▶ Description of the task: Reproduce each record below in full, word for word, without images.

Data entries:
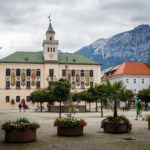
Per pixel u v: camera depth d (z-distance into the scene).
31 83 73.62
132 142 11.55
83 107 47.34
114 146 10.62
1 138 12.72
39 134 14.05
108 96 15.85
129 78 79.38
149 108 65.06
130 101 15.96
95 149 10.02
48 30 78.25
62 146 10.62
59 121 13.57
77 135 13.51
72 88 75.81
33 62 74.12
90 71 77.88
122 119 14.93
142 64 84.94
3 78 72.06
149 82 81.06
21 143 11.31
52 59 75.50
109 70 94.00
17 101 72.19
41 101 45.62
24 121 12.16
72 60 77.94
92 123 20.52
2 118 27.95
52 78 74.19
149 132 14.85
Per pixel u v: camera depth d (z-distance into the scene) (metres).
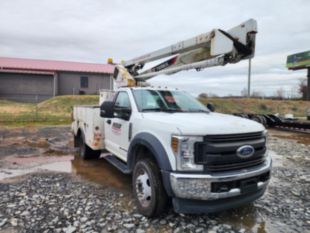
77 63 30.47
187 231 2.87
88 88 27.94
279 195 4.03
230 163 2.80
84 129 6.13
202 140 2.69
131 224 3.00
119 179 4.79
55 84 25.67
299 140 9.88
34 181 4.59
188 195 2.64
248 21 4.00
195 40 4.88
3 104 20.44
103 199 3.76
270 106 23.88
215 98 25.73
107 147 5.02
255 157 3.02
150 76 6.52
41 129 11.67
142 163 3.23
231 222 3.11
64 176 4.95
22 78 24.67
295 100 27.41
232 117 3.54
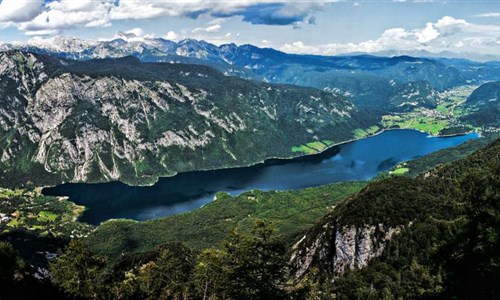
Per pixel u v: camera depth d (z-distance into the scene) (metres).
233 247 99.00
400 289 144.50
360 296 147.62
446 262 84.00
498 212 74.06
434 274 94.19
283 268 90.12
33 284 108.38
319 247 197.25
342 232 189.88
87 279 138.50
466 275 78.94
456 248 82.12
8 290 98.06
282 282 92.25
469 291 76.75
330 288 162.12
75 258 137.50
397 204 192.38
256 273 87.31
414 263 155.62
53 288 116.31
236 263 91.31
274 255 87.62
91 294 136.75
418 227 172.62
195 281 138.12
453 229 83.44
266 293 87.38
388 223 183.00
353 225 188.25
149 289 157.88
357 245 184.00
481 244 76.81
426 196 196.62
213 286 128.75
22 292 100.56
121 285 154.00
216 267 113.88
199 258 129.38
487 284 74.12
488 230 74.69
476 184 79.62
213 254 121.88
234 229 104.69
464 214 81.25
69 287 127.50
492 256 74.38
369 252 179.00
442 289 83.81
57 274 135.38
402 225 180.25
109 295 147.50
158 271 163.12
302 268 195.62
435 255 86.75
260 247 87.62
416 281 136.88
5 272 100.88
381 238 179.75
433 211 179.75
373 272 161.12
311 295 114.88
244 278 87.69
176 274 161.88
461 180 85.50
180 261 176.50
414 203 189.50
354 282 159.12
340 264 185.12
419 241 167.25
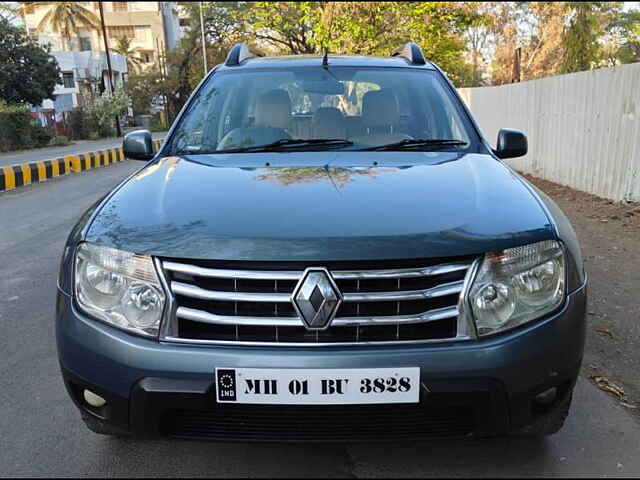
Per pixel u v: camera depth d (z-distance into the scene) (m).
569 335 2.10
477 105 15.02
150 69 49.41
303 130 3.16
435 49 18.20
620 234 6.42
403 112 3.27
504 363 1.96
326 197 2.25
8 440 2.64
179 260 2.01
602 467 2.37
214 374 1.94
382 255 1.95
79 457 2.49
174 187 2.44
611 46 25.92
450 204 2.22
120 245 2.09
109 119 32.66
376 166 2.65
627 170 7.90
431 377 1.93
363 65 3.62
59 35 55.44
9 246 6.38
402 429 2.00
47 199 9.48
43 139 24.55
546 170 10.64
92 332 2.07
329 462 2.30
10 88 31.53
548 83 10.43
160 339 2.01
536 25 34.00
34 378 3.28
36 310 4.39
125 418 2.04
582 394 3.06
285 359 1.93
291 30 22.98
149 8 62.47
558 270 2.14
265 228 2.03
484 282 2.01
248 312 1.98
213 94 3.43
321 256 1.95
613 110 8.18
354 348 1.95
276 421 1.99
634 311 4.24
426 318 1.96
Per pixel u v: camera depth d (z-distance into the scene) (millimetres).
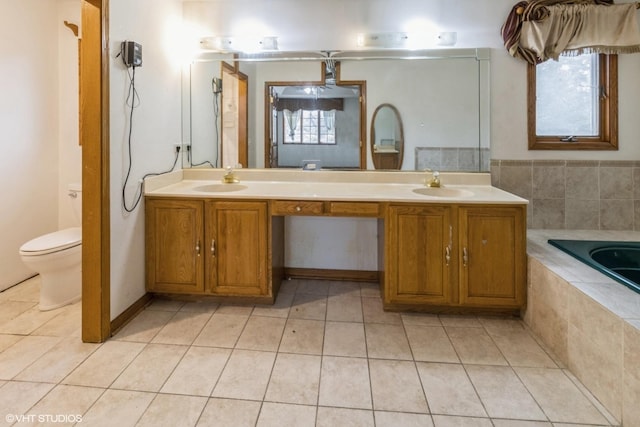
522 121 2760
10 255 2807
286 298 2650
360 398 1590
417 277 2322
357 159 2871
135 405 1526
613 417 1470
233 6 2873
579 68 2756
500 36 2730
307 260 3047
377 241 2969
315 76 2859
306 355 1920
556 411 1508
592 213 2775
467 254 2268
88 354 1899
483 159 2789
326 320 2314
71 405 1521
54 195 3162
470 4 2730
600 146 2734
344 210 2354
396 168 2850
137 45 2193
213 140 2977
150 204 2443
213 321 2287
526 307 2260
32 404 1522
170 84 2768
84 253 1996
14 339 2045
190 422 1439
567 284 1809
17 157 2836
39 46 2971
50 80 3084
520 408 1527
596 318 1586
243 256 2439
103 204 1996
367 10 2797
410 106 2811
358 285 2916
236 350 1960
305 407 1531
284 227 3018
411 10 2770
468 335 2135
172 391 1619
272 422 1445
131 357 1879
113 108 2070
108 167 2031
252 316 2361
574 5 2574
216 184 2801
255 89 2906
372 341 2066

▶ Answer space:
Per pixel u v: camera depth d (z-distance into the scene).
31 83 73.62
132 142 11.55
83 107 47.34
114 146 10.62
1 138 12.72
39 134 14.05
108 96 15.85
129 78 79.38
149 108 65.06
130 101 15.96
95 149 10.02
48 30 78.25
62 146 10.62
59 121 13.57
77 135 13.51
72 88 75.81
33 62 74.12
90 71 77.88
122 119 14.93
142 64 84.94
3 78 72.06
149 82 81.06
21 143 11.31
52 59 75.50
109 70 94.00
17 101 72.19
41 101 45.62
24 121 12.16
72 60 77.94
92 123 20.52
2 118 27.95
52 78 74.19
149 132 14.85
Per pixel u v: camera depth d (z-distance into the scene) (metres).
77 63 30.47
187 231 2.87
88 88 27.94
279 195 4.03
230 163 2.80
84 129 6.13
202 140 2.69
131 224 3.00
119 179 4.79
55 84 25.67
299 140 9.88
34 181 4.59
188 195 2.64
248 21 4.00
195 40 4.88
3 104 20.44
103 199 3.76
270 106 23.88
215 98 25.73
107 147 5.02
255 157 3.02
150 76 6.52
41 129 11.67
142 163 3.23
231 222 3.11
64 176 4.95
22 78 24.67
295 100 27.41
232 117 3.54
Per pixel u v: camera depth d (z-distance into the scene) (metres).
233 247 99.00
400 289 144.50
360 296 147.62
446 262 84.00
498 212 74.06
434 274 94.19
283 268 90.12
33 284 108.38
319 247 197.25
342 232 189.88
87 279 138.50
466 275 78.94
456 248 82.12
8 290 98.06
282 282 92.25
469 291 76.75
330 288 162.12
75 258 137.50
397 204 192.38
256 273 87.31
414 263 155.62
53 288 116.31
236 263 91.31
274 255 87.62
91 294 136.75
418 227 172.62
195 281 138.12
453 229 83.44
266 293 87.38
388 223 183.00
353 225 188.25
149 289 157.88
357 245 184.00
481 244 76.81
426 196 196.62
213 286 128.75
22 292 100.56
121 285 154.00
216 267 113.88
199 258 129.38
487 284 74.12
488 230 74.69
476 184 79.62
213 254 121.88
234 229 104.69
464 214 81.25
69 287 127.50
492 256 74.38
369 252 179.00
442 289 83.81
57 274 135.38
402 225 180.25
109 295 147.50
158 271 163.12
302 268 195.62
435 255 86.75
260 247 87.62
416 281 136.88
5 272 100.88
381 238 179.75
433 211 179.75
373 272 161.12
311 295 114.88
244 278 87.69
176 274 161.88
461 180 85.50
180 261 176.50
414 203 189.50
354 282 159.12
340 264 185.12
419 241 167.25
Per pixel u v: camera depth d (z-distance into the scene) (m).
569 335 2.10
477 105 15.02
150 69 49.41
303 130 3.16
435 49 18.20
620 234 6.42
403 112 3.27
504 363 1.96
326 197 2.25
8 440 2.64
179 260 2.01
602 467 2.37
214 374 1.94
382 255 1.95
79 457 2.49
174 187 2.44
611 46 25.92
450 204 2.22
120 245 2.09
109 119 32.66
376 166 2.65
627 170 7.90
431 377 1.93
363 65 3.62
59 35 55.44
9 246 6.38
402 429 2.00
47 199 9.48
43 139 24.55
546 170 10.64
92 332 2.07
329 462 2.30
10 88 31.53
548 83 10.43
160 339 2.01
536 25 34.00
34 378 3.28
36 310 4.39
125 418 2.04
582 394 3.06
285 359 1.93
291 30 22.98
149 8 62.47
558 270 2.14
265 228 2.03
484 282 2.01
248 312 1.98
213 94 3.43
321 256 1.95
613 110 8.18
354 348 1.95
276 421 1.99
634 311 4.24
426 318 1.96
Per pixel u v: camera depth d (z-distance into the scene) (millimetres).
522 121 2760
10 255 2807
286 298 2650
360 398 1590
417 277 2322
357 159 2871
135 405 1526
613 417 1470
233 6 2873
579 68 2756
500 36 2730
307 260 3047
377 241 2969
315 76 2859
306 355 1920
556 411 1508
592 213 2775
467 254 2268
88 354 1899
483 159 2789
326 320 2314
71 405 1521
54 195 3162
470 4 2730
600 146 2734
344 210 2354
396 168 2850
137 45 2193
213 140 2977
150 204 2443
213 321 2287
526 307 2260
32 404 1522
170 84 2768
84 253 1996
14 339 2045
190 422 1439
567 284 1809
17 157 2836
39 46 2971
50 80 3084
520 408 1527
596 318 1586
243 256 2439
103 204 1996
367 10 2797
410 106 2811
358 285 2916
236 350 1960
305 407 1531
284 227 3018
411 10 2770
468 335 2135
172 391 1619
272 422 1445
131 357 1879
113 108 2070
108 167 2031
252 316 2361
574 5 2574
216 184 2801
255 89 2906
372 341 2066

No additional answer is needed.